Exercise data >>
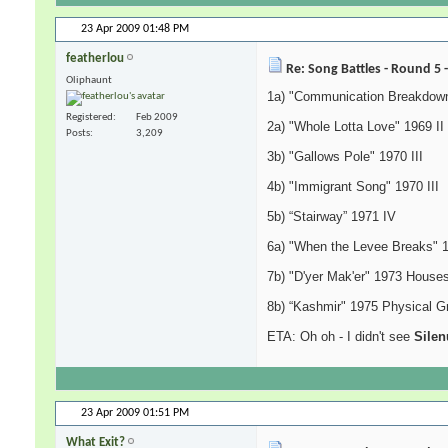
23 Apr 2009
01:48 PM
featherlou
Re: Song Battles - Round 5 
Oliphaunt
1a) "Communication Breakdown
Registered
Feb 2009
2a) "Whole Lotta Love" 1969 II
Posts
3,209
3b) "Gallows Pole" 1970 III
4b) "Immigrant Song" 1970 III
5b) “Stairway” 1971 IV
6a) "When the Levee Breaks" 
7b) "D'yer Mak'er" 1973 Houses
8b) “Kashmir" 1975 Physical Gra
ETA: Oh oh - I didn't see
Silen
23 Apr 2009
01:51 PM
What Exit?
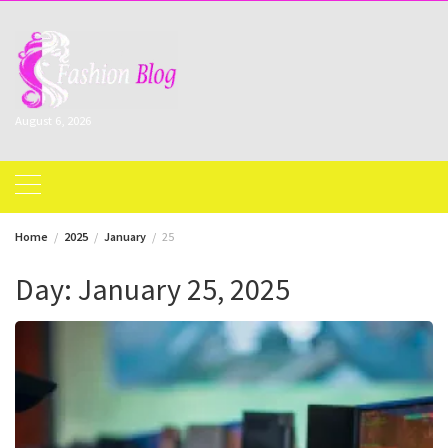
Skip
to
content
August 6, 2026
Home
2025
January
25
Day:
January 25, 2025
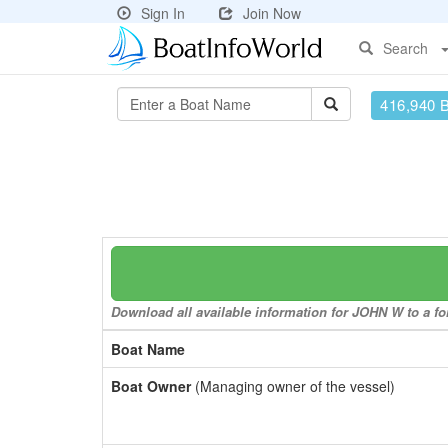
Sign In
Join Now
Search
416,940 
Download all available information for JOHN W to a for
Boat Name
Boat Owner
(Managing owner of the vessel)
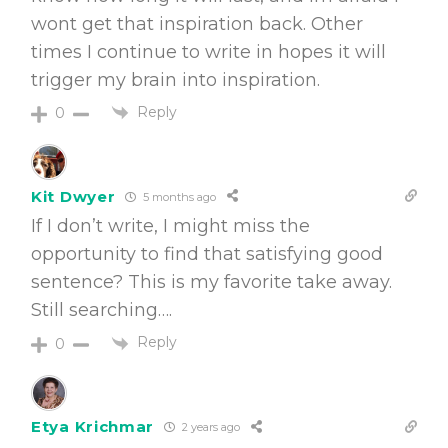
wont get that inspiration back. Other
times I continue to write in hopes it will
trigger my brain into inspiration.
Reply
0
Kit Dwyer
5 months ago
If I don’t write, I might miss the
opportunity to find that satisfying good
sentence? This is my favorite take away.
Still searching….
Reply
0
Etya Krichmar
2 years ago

Work instruction >>
What are the lines from the one containing "January 25, 2025" through the end of the records? Write them out exactly, leaving out the pictures.

Response area >>
January 25, 2025
Sign In
Join Now
Search
416,940 
Download all available information for JOHN W to a for
Boat Name
Boat Owner
(Managing owner of the vessel)
wont get that inspiration back. Other
times I continue to write in hopes it will
trigger my brain into inspiration.
Reply
0
Kit Dwyer
5 months ago
If I don’t write, I might miss the
opportunity to find that satisfying good
sentence? This is my favorite take away.
Still searching….
Reply
0
Etya Krichmar
2 years ago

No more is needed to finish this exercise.